Question

The quadratic equation \(x^2+bx+c=0\) has two roots 4a and 3a, where a is an integer. Which of the following is a possible value of \(b^2+c\ ?\)

• A. 3721
• B. 549
• C. 427
• D. 361

Answer 1

The Correct Option is B

Given the quadratic equation \(x^2+bx+c=0\) with roots \(4a\) and \(3a\), we aim to find a possible value for \(b^2+c\). Using Vieta's formulas, the sum and product of the roots of a quadratic equation can be expressed as follows:

\[x_1 + x_2 = -b \quad \text{and} \quad x_1 \cdot x_2 = c\]

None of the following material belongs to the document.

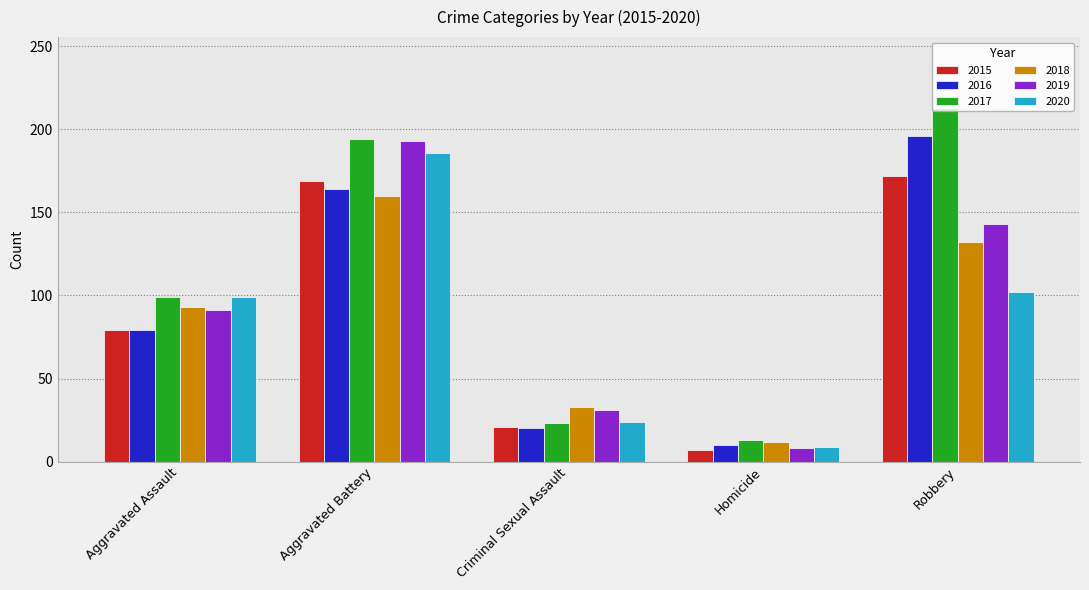

List the series in order of their peak value, lowest first.

2018, 2015, 2020, 2019, 2016, 2017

Here, \(x_1=4a\) and \(x_2=3a\). Thus we have:

\[4a + 3a = -b \rightarrow 7a = -b\rightarrow b = -7a\]

\[4a \cdot 3a = c \rightarrow 12a^2 = c\]

We now need to calculate \(b^2+c\):

\[b^2+c = (-7a)^2 + 12a^2 = 49a^2 + 12a^2 = 61a^2\]

We need to find the value of \(a\) that makes \(61a^2\) match one of the given options. Let's test each option:

• If \(b^2+c = 549\):
• \[61a^2 = 549\]
• \[a^2 = \frac{549}{61} = 9\]
• \[a = 3\quad(\text{since } a \text{ is integer})\]
• Thus, 549 is a possible value of \(b^2+c\).

Therefore, the correct possible value of \(b^2+c\) is 549.